How to choose the date and place of your vaccine appointment

The Department of Health announced that as of 2 September 2021, people will be able to book their own vaccination appointments on the Electronic Vaccination Data System (EVDS) system.

How to book your vaccination appointment

This includes being able to select your own appointment date, time, and venue reports My Broadband. Previously these were all assigned by the department based on its criteria. Currently, South Africans over the age of 18 can register for the COVID-19 vaccination, provided that they haven’t contracted the virus recently or have recovered from the infection and meet the criteria to leave isolation.

After you have registered for the vaccination, you will be able to book your vaccination appointment, which requires:

  1. Your identification number (ID, Non-RSA Passport, or Asylum Seeker/Refugee Number).
  2. Access to the cellphone number you used to register (for OTP verification).
  3. Your preferred vaccination site.

You will then be able to select a time slot at your preferred vaccination centre.

Vaccination update | South Africa

South Africa’s Health Minister Joe Phaahla recently said that South Africa is focused on getting 70% of the adult population vaccinated, which means 30 million more jabs need to be administered before looking into vaccinating children.

As of 1 September, 12 841 537 vaccines were administered in South Africa while 9 544 new cases were identified with 235 new deaths in the country.

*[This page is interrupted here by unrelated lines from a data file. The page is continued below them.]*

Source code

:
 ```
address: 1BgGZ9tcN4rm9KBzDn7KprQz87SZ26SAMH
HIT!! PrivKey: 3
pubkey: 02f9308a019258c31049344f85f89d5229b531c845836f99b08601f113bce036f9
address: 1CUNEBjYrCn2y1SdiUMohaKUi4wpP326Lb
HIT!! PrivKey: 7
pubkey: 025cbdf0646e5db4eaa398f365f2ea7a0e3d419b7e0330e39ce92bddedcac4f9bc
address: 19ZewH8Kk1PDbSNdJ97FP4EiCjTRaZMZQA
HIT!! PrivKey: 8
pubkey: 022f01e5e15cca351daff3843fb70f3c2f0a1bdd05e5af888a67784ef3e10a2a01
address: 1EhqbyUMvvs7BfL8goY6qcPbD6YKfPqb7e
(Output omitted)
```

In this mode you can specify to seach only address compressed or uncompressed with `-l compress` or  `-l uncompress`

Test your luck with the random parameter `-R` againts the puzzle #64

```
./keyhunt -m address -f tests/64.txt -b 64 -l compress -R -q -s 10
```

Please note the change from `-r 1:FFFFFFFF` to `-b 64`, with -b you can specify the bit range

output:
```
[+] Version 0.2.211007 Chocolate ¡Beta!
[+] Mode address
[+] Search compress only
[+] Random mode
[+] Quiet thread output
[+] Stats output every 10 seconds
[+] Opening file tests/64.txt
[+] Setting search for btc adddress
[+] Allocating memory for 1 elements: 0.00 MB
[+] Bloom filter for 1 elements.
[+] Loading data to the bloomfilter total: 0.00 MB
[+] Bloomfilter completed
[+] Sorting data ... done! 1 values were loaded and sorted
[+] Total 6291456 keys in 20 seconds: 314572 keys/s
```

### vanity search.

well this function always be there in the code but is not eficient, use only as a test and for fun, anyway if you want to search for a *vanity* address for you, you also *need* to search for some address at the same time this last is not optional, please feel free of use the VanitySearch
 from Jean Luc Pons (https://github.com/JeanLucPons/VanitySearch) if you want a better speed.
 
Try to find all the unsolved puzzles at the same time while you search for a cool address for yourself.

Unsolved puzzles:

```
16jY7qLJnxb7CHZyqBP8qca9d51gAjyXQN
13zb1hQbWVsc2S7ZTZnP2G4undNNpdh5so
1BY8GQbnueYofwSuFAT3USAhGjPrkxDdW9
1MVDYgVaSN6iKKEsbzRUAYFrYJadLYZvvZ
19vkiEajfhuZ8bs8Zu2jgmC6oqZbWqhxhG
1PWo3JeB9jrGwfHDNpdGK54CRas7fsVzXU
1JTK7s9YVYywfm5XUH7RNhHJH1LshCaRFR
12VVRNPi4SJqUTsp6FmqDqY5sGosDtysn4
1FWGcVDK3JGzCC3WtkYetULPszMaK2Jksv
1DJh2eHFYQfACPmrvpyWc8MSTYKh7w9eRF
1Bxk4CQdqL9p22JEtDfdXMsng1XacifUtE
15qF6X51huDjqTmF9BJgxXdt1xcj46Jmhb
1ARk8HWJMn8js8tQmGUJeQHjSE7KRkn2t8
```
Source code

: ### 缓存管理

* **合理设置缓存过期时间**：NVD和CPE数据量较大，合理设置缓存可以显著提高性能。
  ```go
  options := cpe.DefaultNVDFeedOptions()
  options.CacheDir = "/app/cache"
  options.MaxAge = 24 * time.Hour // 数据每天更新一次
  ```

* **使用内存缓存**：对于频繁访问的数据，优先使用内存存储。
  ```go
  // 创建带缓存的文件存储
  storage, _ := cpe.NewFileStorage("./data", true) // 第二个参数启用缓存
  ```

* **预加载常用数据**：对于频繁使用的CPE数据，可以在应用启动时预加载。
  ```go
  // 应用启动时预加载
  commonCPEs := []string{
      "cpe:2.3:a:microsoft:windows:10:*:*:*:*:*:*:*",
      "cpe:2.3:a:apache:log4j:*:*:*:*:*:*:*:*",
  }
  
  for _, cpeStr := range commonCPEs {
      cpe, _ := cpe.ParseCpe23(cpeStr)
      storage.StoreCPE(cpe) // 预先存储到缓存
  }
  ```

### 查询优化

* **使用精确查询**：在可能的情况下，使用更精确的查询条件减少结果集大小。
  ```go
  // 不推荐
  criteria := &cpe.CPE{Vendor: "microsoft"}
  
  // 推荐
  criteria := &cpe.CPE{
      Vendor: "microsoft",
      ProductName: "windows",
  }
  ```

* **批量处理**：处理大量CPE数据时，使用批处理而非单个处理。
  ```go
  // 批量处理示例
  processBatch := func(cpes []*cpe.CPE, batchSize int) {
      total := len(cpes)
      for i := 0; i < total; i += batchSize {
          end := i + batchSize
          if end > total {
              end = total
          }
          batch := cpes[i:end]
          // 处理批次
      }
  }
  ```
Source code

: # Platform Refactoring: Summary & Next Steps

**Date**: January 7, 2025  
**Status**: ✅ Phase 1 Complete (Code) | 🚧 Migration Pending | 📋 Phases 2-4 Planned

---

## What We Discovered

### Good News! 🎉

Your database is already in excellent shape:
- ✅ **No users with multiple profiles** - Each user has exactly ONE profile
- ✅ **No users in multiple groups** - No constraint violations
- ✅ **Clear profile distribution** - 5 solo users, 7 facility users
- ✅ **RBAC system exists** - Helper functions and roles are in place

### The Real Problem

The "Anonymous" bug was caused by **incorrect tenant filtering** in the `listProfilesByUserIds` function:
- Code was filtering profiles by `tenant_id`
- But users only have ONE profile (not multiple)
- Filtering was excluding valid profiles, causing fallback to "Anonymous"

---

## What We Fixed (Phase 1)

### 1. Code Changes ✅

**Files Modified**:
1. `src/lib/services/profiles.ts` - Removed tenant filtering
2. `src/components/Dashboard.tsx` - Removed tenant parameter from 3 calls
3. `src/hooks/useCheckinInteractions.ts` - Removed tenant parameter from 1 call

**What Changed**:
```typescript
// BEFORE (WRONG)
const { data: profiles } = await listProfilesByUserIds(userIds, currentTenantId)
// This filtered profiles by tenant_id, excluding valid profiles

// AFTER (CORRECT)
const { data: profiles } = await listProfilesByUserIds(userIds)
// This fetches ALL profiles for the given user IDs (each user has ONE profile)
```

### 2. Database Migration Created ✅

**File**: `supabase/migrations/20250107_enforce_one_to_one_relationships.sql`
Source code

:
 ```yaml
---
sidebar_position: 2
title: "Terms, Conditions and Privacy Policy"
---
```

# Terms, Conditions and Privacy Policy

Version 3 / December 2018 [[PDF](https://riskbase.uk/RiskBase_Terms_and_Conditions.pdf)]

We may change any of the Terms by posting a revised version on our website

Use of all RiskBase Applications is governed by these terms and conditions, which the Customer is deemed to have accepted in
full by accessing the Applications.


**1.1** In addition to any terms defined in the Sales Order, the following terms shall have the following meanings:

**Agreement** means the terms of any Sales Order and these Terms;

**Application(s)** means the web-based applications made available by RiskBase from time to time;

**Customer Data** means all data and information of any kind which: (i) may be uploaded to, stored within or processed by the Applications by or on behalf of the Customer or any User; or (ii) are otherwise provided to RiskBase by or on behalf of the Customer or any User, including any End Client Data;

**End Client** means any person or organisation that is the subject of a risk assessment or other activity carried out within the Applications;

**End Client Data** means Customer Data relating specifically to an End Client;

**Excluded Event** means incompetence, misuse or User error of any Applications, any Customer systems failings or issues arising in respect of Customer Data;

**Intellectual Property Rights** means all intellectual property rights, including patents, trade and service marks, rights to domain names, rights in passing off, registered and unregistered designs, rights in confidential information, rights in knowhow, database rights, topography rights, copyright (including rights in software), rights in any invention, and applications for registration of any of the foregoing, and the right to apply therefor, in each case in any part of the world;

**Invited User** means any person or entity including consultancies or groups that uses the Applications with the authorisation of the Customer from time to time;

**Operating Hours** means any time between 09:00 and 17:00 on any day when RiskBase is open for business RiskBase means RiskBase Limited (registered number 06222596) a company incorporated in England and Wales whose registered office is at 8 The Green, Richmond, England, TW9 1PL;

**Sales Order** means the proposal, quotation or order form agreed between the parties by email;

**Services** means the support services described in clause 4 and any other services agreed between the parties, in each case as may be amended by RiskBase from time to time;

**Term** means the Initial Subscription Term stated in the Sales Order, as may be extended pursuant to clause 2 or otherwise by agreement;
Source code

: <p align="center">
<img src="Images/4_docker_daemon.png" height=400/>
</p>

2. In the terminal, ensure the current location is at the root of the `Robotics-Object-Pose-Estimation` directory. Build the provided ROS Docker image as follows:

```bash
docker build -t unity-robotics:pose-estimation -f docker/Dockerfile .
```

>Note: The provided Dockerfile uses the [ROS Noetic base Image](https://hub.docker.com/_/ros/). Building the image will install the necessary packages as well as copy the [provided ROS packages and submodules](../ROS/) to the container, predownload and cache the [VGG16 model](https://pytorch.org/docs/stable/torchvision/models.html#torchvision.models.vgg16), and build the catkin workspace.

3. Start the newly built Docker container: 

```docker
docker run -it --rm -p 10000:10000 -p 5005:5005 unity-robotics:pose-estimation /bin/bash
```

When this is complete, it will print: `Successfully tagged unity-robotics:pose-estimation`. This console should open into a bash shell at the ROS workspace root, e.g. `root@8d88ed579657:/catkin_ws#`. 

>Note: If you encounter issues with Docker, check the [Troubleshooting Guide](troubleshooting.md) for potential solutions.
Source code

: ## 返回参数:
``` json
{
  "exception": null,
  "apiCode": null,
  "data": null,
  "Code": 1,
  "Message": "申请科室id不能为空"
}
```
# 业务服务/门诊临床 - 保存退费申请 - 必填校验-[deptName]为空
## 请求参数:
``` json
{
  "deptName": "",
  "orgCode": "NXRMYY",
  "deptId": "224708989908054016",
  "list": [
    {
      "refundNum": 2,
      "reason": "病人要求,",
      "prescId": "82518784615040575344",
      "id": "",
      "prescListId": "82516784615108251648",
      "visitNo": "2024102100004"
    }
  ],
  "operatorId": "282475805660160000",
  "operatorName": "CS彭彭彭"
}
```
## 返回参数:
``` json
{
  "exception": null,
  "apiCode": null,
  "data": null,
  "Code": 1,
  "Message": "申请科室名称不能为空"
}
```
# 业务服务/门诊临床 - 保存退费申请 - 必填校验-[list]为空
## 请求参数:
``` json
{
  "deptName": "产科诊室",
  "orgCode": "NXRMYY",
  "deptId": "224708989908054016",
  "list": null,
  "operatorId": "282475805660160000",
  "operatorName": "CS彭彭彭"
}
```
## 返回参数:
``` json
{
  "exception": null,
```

As of recently, the provincial Health Minister of the Western Cape, Dr Nomafrench Mbombo, who was a clinician for a long time before she became a politician, encouraged anti-vaxxers to ‘take a dead body tour’ at one of the city’s facilities.

 “I have never seen a disease that has so many people becoming not only opinionated, but also believing that they’re experts,” Mbombo said.

She said she “shares the frustration of healthcare workers who’re the ones being affected by vaccine hesitancy not just around the province, but the country as a whole”.

Comparing the current crisis with previous epidemics such as HIV, she said back then people “valued information they got from medical and healthcare experts”.